In his years of travel since, Cottle has found unexpected psychic parallels to that encounter. He's come upon a chain of cosmic connections that link his personal history to generations of other cultures and journeys and lives. With the help of some patient friends and more than 30,000 paper clips, he's recorded those epiphanies in tactile abstractions. From flight safety cards, travel posters and calendars, he has clipped, folded and threaded his memories.
Each of the five curtains is a singular souvenir. "Volare" recalls an Italian pop song from the 1950s. "Bismillah" evokes the Muslim prayer spoken at the beginning of a journey or task. Two other curtains grew from Indian calendars decorated with images of the deities Krishna and Ganesh. Even without these references, folded papers and clips embellish the space with an ephemeral, almost weightless beauty. Travel Writing reminds the viewer how poetry may be woven from the most common threads.

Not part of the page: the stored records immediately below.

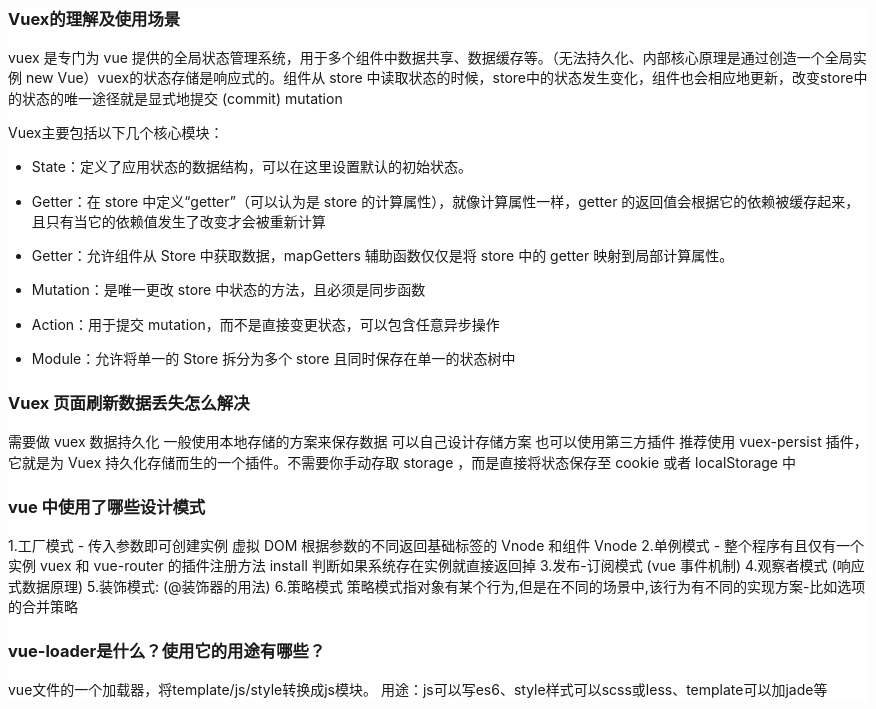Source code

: ### Vuex的理解及使用场景
 vuex 是专门为 vue 提供的全局状态管理系统，用于多个组件中数据共享、数据缓存等。（无法持久化、内部核心原理是通过创造一个全局实例 new Vue）vuex的状态存储是响应式的。组件从 store 中读取状态的时候，store中的状态发生变化，组件也会相应地更新，改变store中的状态的唯一途径就是显式地提交 (commit) mutation

Vuex主要包括以下几个核心模块：
+ State：定义了应用状态的数据结构，可以在这里设置默认的初始状态。

+ Getter：在 store 中定义“getter”（可以认为是 store 的计算属性），就像计算属性一样，getter 的返回值会根据它的依赖被缓存起来， 且只有当它的依赖值发生了改变才会被重新计算 
+ Getter：允许组件从 Store 中获取数据，mapGetters 辅助函数仅仅是将 store 中的 getter 映射到局部计算属性。

+ Mutation：是唯一更改 store 中状态的方法，且必须是同步函数 
+ Action：用于提交 mutation，而不是直接变更状态，可以包含任意异步操作 
+ Module：允许将单一的 Store 拆分为多个 store 且同时保存在单一的状态树中

### Vuex 页面刷新数据丢失怎么解决
需要做 vuex 数据持久化 一般使用本地存储的方案来保存数据 可以自己设计存储方案 也可以使用第三方插件
推荐使用 vuex-persist 插件，它就是为 Vuex 持久化存储而生的一个插件。不需要你手动存取 storage ，而是直接将状态保存至 cookie 或者 localStorage 中

### vue 中使用了哪些设计模式
1.工厂模式 - 传入参数即可创建实例
虚拟 DOM 根据参数的不同返回基础标签的 Vnode 和组件 Vnode
2.单例模式 - 整个程序有且仅有一个实例
vuex 和 vue-router 的插件注册方法 install 判断如果系统存在实例就直接返回掉
3.发布-订阅模式 (vue 事件机制)
4.观察者模式 (响应式数据原理)
5.装饰模式: (@装饰器的用法)
6.策略模式 策略模式指对象有某个行为,但是在不同的场景中,该行为有不同的实现方案-比如选项的合并策略

### vue-loader是什么？使用它的用途有哪些？
vue文件的一个加载器，将template/js/style转换成js模块。
用途：js可以写es6、style样式可以scss或less、template可以加jade等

Travel Writing, Mix Tape and James Herbert: Paintings, Films, Videos and Stills continue through Dec. 30 at Atlanta Contemporary Art Center, 535 Means St. Tues.-Sat. 11 a.m.-5 p.m. 404-688-1970. www.thecontemporary.org. Mixer takes place Nov. 17, 9 p.m.-1 a.m., at Eleven50, 1150-B Peachtree St. $10 general admission, $8 for members of IMAGE and The Contemporary. 404-352-4225. www.imagefv.org.